• WHAT YOU WILL DO
With the line containing "d memories of" as the starting point, output every line of the data below through its final line, character for character.

(Collected data)
#####

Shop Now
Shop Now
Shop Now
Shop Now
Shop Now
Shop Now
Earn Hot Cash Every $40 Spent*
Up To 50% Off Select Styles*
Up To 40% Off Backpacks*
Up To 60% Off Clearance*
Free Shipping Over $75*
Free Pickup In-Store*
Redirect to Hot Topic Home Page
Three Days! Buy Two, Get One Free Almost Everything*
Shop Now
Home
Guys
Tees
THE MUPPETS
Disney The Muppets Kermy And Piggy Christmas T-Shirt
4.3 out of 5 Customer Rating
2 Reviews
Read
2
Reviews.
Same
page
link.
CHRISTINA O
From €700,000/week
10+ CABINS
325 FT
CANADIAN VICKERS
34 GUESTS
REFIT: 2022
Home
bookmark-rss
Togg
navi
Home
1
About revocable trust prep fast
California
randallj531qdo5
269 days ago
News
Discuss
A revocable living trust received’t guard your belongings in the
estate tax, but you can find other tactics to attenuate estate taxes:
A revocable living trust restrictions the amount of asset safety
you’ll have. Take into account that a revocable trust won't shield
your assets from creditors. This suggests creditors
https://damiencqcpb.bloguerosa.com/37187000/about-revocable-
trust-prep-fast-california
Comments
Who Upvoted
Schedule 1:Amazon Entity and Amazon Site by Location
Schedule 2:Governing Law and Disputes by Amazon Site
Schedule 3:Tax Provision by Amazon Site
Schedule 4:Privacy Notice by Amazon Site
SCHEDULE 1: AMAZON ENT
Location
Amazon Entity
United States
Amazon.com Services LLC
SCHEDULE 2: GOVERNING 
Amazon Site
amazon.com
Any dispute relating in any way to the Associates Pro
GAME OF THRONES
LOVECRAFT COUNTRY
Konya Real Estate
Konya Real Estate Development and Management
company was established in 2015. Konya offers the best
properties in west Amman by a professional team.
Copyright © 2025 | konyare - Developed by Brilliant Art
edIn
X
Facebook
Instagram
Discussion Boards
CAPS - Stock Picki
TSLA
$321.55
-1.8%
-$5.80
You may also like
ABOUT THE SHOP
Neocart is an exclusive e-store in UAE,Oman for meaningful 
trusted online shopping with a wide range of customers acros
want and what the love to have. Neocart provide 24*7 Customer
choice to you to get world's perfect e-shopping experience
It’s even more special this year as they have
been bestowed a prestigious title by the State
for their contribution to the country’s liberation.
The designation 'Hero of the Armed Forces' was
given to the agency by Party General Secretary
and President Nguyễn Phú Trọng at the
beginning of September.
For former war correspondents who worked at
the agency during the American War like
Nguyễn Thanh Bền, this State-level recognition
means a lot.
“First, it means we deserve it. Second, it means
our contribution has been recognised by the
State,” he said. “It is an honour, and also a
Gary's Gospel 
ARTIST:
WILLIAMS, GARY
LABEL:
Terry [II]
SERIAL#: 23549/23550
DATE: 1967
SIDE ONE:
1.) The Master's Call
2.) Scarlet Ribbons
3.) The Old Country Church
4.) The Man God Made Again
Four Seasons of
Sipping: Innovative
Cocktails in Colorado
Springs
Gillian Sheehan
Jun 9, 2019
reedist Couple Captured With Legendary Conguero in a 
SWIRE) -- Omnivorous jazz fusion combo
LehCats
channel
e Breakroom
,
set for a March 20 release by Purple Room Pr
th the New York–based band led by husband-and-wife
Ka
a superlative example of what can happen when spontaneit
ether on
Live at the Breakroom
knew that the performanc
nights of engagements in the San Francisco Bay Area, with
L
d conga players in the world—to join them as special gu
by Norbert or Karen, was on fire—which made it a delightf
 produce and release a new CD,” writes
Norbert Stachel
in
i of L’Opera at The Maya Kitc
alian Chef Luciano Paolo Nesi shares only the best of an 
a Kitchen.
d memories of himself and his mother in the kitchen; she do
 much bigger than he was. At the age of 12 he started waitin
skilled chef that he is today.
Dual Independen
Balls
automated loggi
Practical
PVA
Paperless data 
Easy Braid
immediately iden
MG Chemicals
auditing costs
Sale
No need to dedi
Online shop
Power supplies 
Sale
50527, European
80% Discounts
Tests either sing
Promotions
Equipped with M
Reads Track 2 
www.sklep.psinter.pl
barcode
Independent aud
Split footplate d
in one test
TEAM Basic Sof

#####

• FINISHED TASK
d memories of himself and his mother in the kitchen; she do
 much bigger than he was. At the age of 12 he started waitin
skilled chef that he is today.
Dual Independen
Balls
automated loggi
Practical
PVA
Paperless data 
Easy Braid
immediately iden
MG Chemicals
auditing costs
Sale
No need to dedi
Online shop
Power supplies 
Sale
50527, European
80% Discounts
Tests either sing
Promotions
Equipped with M
Reads Track 2 
www.sklep.psinter.pl
barcode
Independent aud
Split footplate d
in one test
TEAM Basic Sof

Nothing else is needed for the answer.